═══ Task material ═══
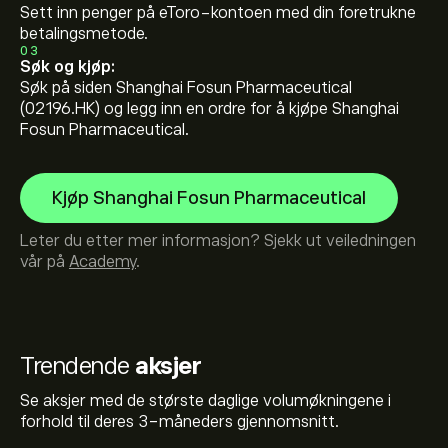
Sett inn penger på eToro-kontoen med din foretrukne
betalingsmetode.
03
Søk og kjøp:
Søk på siden Shanghai Fosun Pharmaceutical
(02196.HK) og legg inn en ordre for å kjøpe Shanghai
Fosun Pharmaceutical.
Kjøp Shanghai Fosun Pharmaceutical
Leter du etter mer informasjon? Sjekk ut veiledningen
vår på
Academy
.
Trendende
aksjer
Se aksjer med de største daglige volumøkningene i
forhold til deres 3-måneders gjennomsnitt.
═══
## Task
Copy out all the lines above word for word, and leave the pictures out.

## Response to this exercise
Sett inn penger på eToro-kontoen med din foretrukne
betalingsmetode.
03
Søk og kjøp:
Søk på siden Shanghai Fosun Pharmaceutical
(02196.HK) og legg inn en ordre for å kjøpe Shanghai
Fosun Pharmaceutical.
Kjøp Shanghai Fosun Pharmaceutical
Leter du etter mer informasjon? Sjekk ut veiledningen
vår på
Academy
.
Trendende
aksjer
Se aksjer med de største daglige volumøkningene i
forhold til deres 3-måneders gjennomsnitt.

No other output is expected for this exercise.